First, engage students with the method of assessment. In my (very) informal research, most students would rather take a test online than take a paper test. Students react positively (usually) to technology. It would be very easy to allow students to take a paper test if needed. I guess my point here is that we do a couple of things by giving tests online, save paper, (and therefore money), use resources we already have (computers that aren't being constantly used), and allow student to interact with their education in way in which they are already familiar: through technology.
Second, give students timely feedback. If a teacher is using GoogleApps for Education, they are able to have tests graded on the day they are given. They can also give students a printed copy of the test with the correct answers. This can stimulate discussion (if students are so inclined) to find out why they missed a question.
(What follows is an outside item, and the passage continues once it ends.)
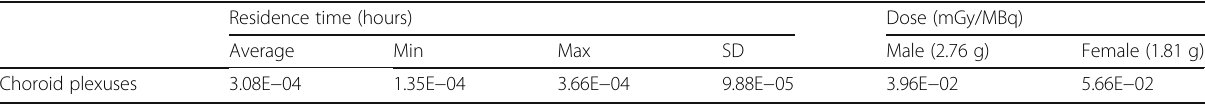
Table 3 Dosimetry assessment in choroid plexuses. The mass of the choroid plexuses was estimated assuming a cylindrical geometry based on dimensions reported by Kuruoglu et al. for both male and female subjects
I think this could be a way to save class time for its intended use: instruction. This is an area in which I am sorely lacking. Feedback. So the reason I'm writing this is to tell myself that's what I should be doing.
Third, give feedback to teachers on what students have (or have not) learned. Again, I admit I am deficient in this area. I usually don't go much further than looking at the class average on a test. But when GoogleApps has a handy-dandy tool to see the percentage of correct and incorrect answers on a test, even in a neat pie chart, why NOT use it?!? Maybe it would be useful to allow students to see this information, too. They might benefit or see some kind of pattern that teacher miss? I don't know, but is seems silly not to use a tool this useful, especially when Google provides the service for free. As educators, we don't even have to use our own server space. Brilliant!
Lastly, second chances. Oh dear, this may be the hardest of all. I know in principal this is the right thing to do. The logic if the concept is...well, logical! I suppose I need to rethink my entire view of learning, or at least of assessment. Isn't the goal of assessment to determine if students learned something? And if so, what? Well, that means I need to re-teach after a test and then give the opportunity to show they learned it the second time around. What's that? You don't think life is full of second chances? Well then you don't know that I found my love of teaching after being in the military (twice) and working as a window tinter for many years before going back to school at 35 years of age. 2nd chances, indeed! More like 4th chances! Anyway, don't even get me started. I guarantee you there are teachers reading this who had to take a "second chance" on their subject-area test. If not, you guys are a heck of a lot smarter than I am. I didn't have to retake any subject-area tests, but the first class I ever failed in college? You guessed it! Physics, circa 1989!
So, I've certainly got a long way to go when it comes to performing authentic assessment in my classes. However, I guess that's the great thing about teaching, you always have a new group of students to work with next year! If you are anything like me, next year is always going to be the best year!